[SOURCE MATERIAL]

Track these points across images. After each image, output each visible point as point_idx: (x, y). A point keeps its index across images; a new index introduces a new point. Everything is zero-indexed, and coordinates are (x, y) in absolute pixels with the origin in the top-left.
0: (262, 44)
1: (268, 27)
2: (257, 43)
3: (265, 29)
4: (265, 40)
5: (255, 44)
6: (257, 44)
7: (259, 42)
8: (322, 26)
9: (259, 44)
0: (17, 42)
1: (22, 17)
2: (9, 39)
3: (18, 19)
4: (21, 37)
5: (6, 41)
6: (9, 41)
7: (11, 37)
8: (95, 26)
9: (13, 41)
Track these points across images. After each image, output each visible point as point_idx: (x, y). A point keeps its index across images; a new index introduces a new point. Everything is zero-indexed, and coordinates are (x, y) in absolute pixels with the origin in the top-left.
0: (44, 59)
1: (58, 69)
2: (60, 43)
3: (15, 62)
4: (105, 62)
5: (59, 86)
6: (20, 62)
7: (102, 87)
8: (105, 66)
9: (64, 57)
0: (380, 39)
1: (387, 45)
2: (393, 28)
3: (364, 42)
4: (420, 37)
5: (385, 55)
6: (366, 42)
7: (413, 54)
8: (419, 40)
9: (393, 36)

[/SOURCE MATERIAL]

-- WHAT YOU WILL DO --
Render the rows above as a Markdown table with two columns, Number and Line, giving each non-blank line its own numbered entry in order and omitting blank lines.

-- RESPONSE BOX --
| Number | Line |
|---|---|
| 1 | Track these points across images. After each image, output each visible point as point_idx: (x, y). A point keeps its index across images; a new index introduces a new point. Everything is zero-indexed, and coordinates are (x, y) in absolute pixels with the origin in the top-left. |
| 2 | 0: (262, 44) |
| 3 | 1: (268, 27) |
| 4 | 2: (257, 43) |
| 5 | 3: (265, 29) |
| 6 | 4: (265, 40) |
| 7 | 5: (255, 44) |
| 8 | 6: (257, 44) |
| 9 | 7: (259, 42) |
| 10 | 8: (322, 26) |
| 11 | 9: (259, 44) |
| 12 | 0: (17, 42) |
| 13 | 1: (22, 17) |
| 14 | 2: (9, 39) |
| 15 | 3: (18, 19) |
| 16 | 4: (21, 37) |
| 17 | 5: (6, 41) |
| 18 | 6: (9, 41) |
| 19 | 7: (11, 37) |
| 20 | 8: (95, 26) |
| 21 | 9: (13, 41) |
| 22 | Track these points across images. After each image, output each visible point as point_idx: (x, y). A point keeps its index across images; a new index introduces a new point. Everything is zero-indexed, and coordinates are (x, y) in absolute pixels with the origin in the top-left. |
| 23 | 0: (44, 59) |
| 24 | 1: (58, 69) |
| 25 | 2: (60, 43) |
| 26 | 3: (15, 62) |
| 27 | 4: (105, 62) |
| 28 | 5: (59, 86) |
| 29 | 6: (20, 62) |
| 30 | 7: (102, 87) |
| 31 | 8: (105, 66) |
| 32 | 9: (64, 57) |
| 33 | 0: (380, 39) |
| 34 | 1: (387, 45) |
| 35 | 2: (393, 28) |
| 36 | 3: (364, 42) |
| 37 | 4: (420, 37) |
| 38 | 5: (385, 55) |
| 39 | 6: (366, 42) |
| 40 | 7: (413, 54) |
| 41 | 8: (419, 40) |
| 42 | 9: (393, 36) |